Joseph Weeks Babcock (March 6, 1850April 27, 1909) was an American lumber businessman and Republican politician from central Wisconsin. He served seven terms in the U.S. House of Representatives, representing Wisconsin's 3rd congressional district from 1893 to 1907. He served as chairman of the National Republican Congressional Committee in 1894, and saw the Republicans returned to the U.S. House majority, and was then retained as chairman for the 1896, 1898, and 1900 elections.
Before serving in Congress, he served two terms in the Wisconsin State Assembly (1889–1893). He is the namesake of Babcock, Wisconsin. His maternal grandfather and namesake was Joseph Weeks, who served as a U.S. representative from New Hampshire in the 1830s.
Born in Swanton, Vermont.
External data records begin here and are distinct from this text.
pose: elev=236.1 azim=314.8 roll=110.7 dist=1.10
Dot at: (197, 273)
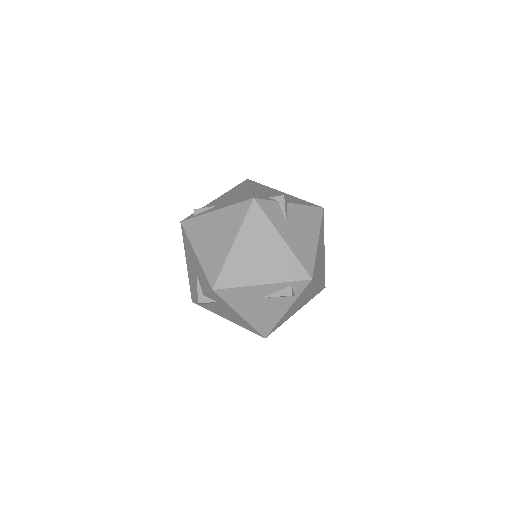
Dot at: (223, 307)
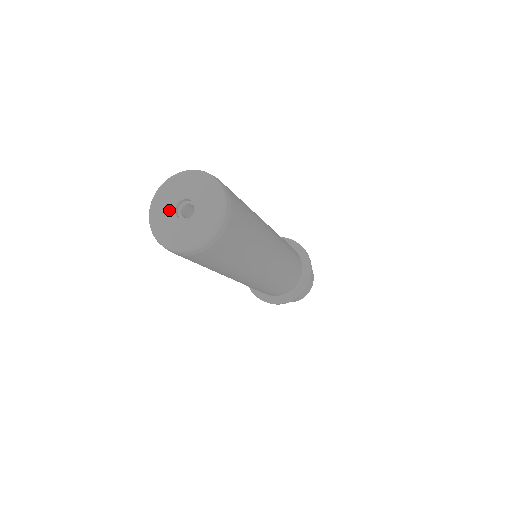
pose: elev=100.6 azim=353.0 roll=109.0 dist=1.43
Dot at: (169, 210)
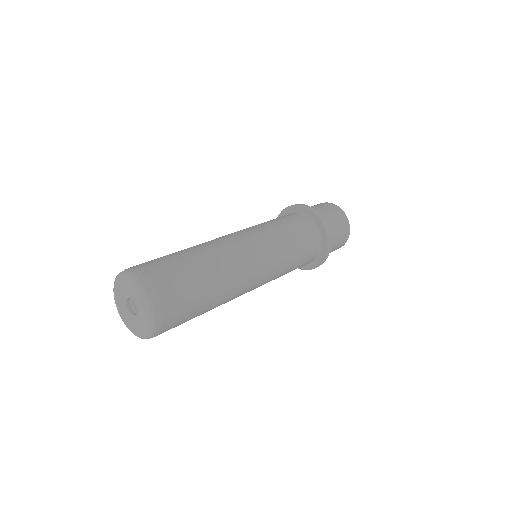
Dot at: (125, 310)
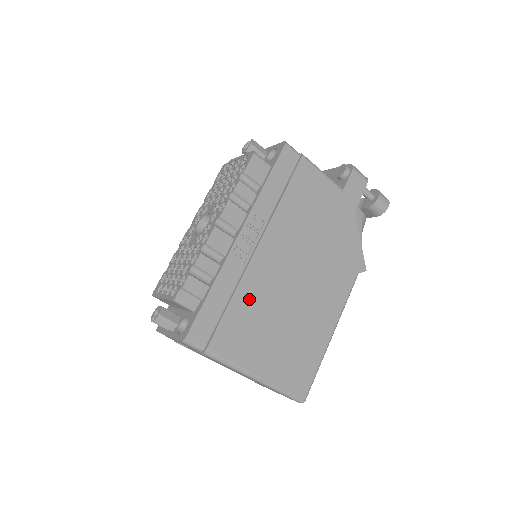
He grew up in Butler County, Iowa, where he started his lumber career working at his father's lumberyard. In 1881 he moved to Necedah, Wisconsin, where he amassed a fortune during his 17 years as manager and secretary of the Necedah Lumber Company, and served in the Wisconsin State Assembly from 1888 to 1892.
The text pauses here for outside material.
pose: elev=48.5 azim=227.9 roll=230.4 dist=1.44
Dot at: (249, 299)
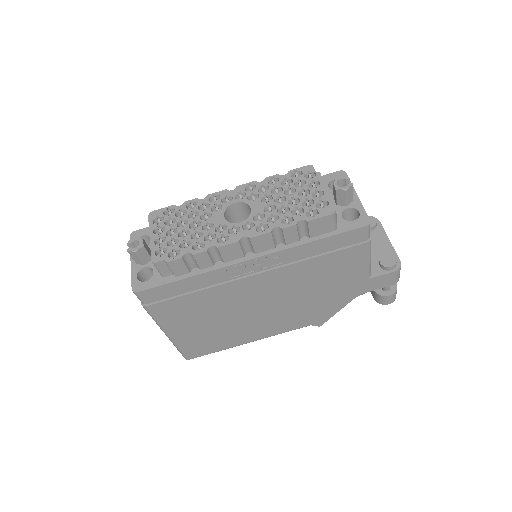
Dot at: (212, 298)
He married Mary Finch, a native of Clinton, Iowa, and the daughter of C. C. Finch. They resided for many years in Necedah, Wisconsin, where Babcock was in the lumber business. They had a son, Charles, and a daughter, Amelia. The Babcocks owned a residence on Capitol Hill facing the capitol grounds.
In 1892, Babcock was elected to the 53rd United States Congress from Wisconsin's 3rd congressional district and was reelected to the six subsequent congresses as well serving from March 4, 1893, till March 3, 1907. In 1893, he helped organize the Republican Congressional Campaign Committee; he was credited with helping achieve Republican successes in the 1894 House elections, and was chairman of the committee for the next ten years. He was a candidate for Speaker of the House in 1902, but lost to Joseph Cannon. He was defeated for reelection in 1906 by Democrat James William Murphy. Speeches on "History of Money and Financial Legislature in the United States" and "Three Evenings with Silver and Money" were published in pamphlet form by him in 1896.
He continued to live in Washington, D.C., where in 1909 he died at the age of 59 after suffering for several weeks from liver and kidney problems.